Figure 1. (A) Basic concept of
surface engineering of biomaterials to control the interaction between
living matter and biomaterials. (B) Surface engineering includes
modification on original surface and additional layer coating to control
over surface properties. By altering surface characteristics, various
purposes can be fulfilled including enhanced biocompatibility,
antibacterial ability, cells regulation and delivery of bioactive agents
for specific applications.
When extracorporeal devices such as orthopedic implants, drug-eluting
stents, tissue engineering scaffolds and microfluidics first contact
with the living matter of human body, the body would elicit a foreign
body response involving inflammation, blood coagulation, fibrous
encapsulation, and rejection in extreme cases[1].
Protein adsorption is the first major event in the interaction between
the living matter and implanted devices.

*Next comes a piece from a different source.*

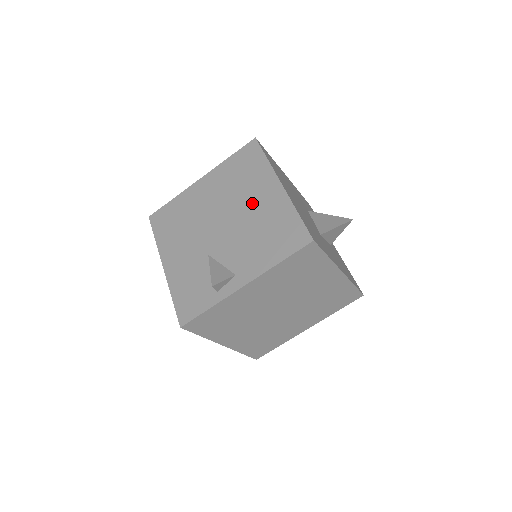
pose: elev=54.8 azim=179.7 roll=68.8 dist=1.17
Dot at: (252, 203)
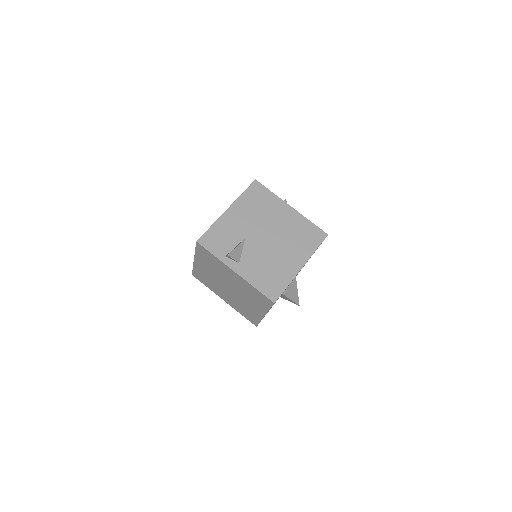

Subsequent events such as
cellular activities and signaling pathways initiation are largely
dependent on their interactions with the deposited protein layer. For
example, the complement system can be activated by protein adsorption.
Blood-coagulation process will be initiated for wound healing.
Neutrophils are responsible for the acute inflammatory response; they
will migrate to the interface and degrade the foreign objective.
Monocytes will be recruited to the biomaterials-tissue interface and
differentiated into macrophages attempting to eliminate foreign objects,
which marks the chronic inflammatory response. Macrophages uptake the
debris as well as injured tissue and clear them through phagocytosis.
However, with a large mass of foreign objective, a “frustrated
phagocytosis” occurs resulting in aggregation of macrophages to form
multinucleated foreign body giant cells. Fibroblasts will be activated
and secrets collagen fibers aligned parallel to the surface of
biomaterials that forms a fibrous capsule. Fibrous encapsulation is
always formed around the implant to screen it from the body. Those
undesirable reactions result in destruction of local tissue as well as
implants failure. Such non-specific protein adsorption is governed by
protein properties such as protein structure, polarity and charge
distribution, and features of biomaterial surface including chemistry
and topography as well as environmental conditions including pH and
temperature[2]. Engineering biomaterials with an
anti-fouling surface will create a protein-resistance layer to improve
their performance. Herein, we first described surface engineering
methods to construct anti-fouling surface by underscoring the use of PEG
in both macroscopic surface and nanoparticle system.
The adsorption of plasma protein will benefit the bacterial adhesion as
well. Upon binding to the surface, bacteria will proliferate rapidly and
secrete extracellular matrix leading to biofilm formation (Figure 2).
The biofilm is a colony of immobilized bacteria on the surface of
biomaterial that exhibits a robust structure. Bacterial biofilms are
much harder to eradicate by antibiotics than circulating
bacteria[3]. The biofilm formation results in
device-related infections limiting the success of implant and medical
interventions. Anti-biofouling surface formation is known as the
“passive” strategy to address the problems of bacterial adhesion.
“Active” strategy by construction of anti-bacterial surface is
discussed as well. Various bactericidal substances are incorporated in
surface modifications including silver ions, antimicrobial peptides,
antibiotics and antibacterial polymers.